What needs to be done:
Print the text lines of every item below verbatim, leaving the pictures out of your output.

Data section START

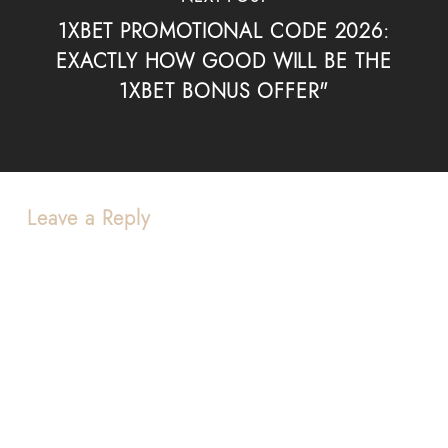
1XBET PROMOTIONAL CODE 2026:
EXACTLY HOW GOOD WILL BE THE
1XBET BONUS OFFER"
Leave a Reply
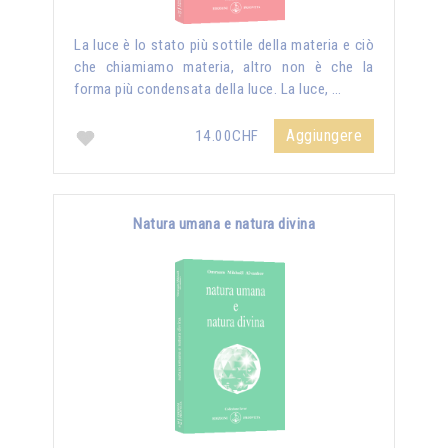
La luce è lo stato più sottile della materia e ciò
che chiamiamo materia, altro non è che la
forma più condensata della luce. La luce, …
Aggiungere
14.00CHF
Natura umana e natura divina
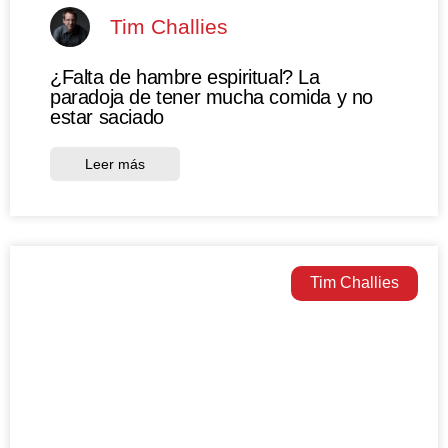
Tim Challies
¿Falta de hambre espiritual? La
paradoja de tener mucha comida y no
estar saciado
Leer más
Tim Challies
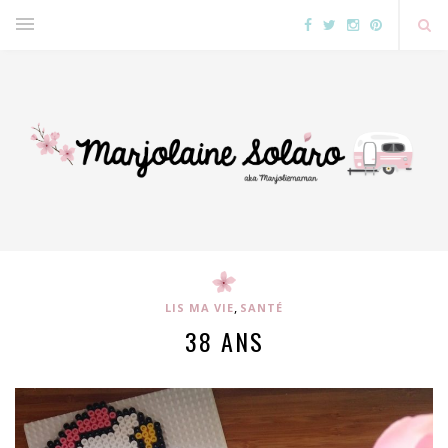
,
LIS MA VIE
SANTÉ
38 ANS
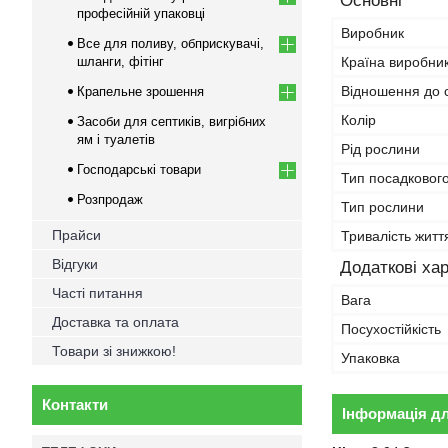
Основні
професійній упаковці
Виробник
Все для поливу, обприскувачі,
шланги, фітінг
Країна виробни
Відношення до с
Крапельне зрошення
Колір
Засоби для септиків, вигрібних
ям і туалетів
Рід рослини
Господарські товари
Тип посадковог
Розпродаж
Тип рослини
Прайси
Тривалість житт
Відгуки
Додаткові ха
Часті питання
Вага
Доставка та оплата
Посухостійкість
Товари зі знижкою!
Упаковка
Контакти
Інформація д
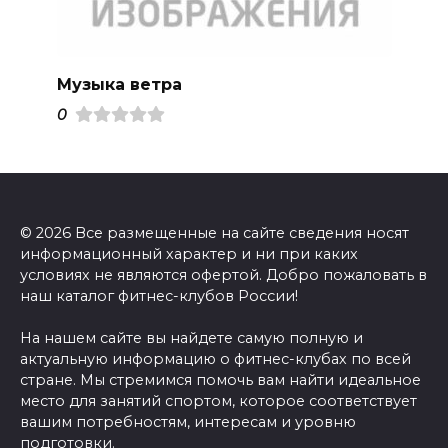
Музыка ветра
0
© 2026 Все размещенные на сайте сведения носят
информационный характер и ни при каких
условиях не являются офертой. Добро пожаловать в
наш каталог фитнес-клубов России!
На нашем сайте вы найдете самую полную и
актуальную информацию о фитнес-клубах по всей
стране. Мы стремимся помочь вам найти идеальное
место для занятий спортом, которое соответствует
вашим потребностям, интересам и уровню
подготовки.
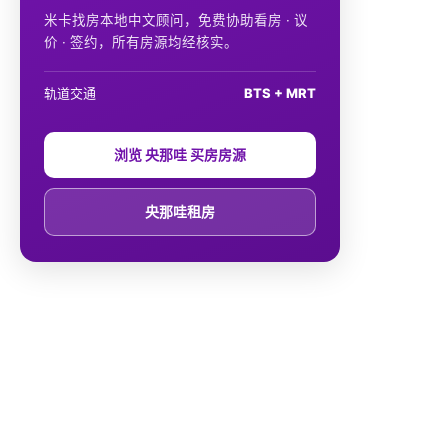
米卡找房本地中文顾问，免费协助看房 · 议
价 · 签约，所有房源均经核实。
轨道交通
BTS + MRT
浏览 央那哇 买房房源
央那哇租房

Data section END

Response area:
1XBET PROMOTIONAL CODE 2026:
EXACTLY HOW GOOD WILL BE THE
1XBET BONUS OFFER"
Leave a Reply
La luce è lo stato più sottile della materia e ciò
che chiamiamo materia, altro non è che la
forma più condensata della luce. La luce, …
Aggiungere
14.00CHF
Natura umana e natura divina
Tim Challies
¿Falta de hambre espiritual? La
paradoja de tener mucha comida y no
estar saciado
Leer más
Tim Challies
,
LIS MA VIE
SANTÉ
38 ANS
Основні
професійній упаковці
Виробник
Все для поливу, обприскувачі,
шланги, фітінг
Країна виробни
Відношення до с
Крапельне зрошення
Колір
Засоби для септиків, вигрібних
ям і туалетів
Рід рослини
Господарські товари
Тип посадковог
Розпродаж
Тип рослини
Прайси
Тривалість житт
Відгуки
Додаткові ха
Часті питання
Вага
Доставка та оплата
Посухостійкість
Товари зі знижкою!
Упаковка
Контакти
Інформація д
Музыка ветра
0
© 2026 Все размещенные на сайте сведения носят
информационный характер и ни при каких
условиях не являются офертой. Добро пожаловать в
наш каталог фитнес-клубов России!
На нашем сайте вы найдете самую полную и
актуальную информацию о фитнес-клубах по всей
стране. Мы стремимся помочь вам найти идеальное
место для занятий спортом, которое соответствует
вашим потребностям, интересам и уровню
подготовки.
米卡找房本地中文顾问，免费协助看房 · 议
价 · 签约，所有房源均经核实。
轨道交通
BTS + MRT
浏览 央那哇 买房房源
央那哇租房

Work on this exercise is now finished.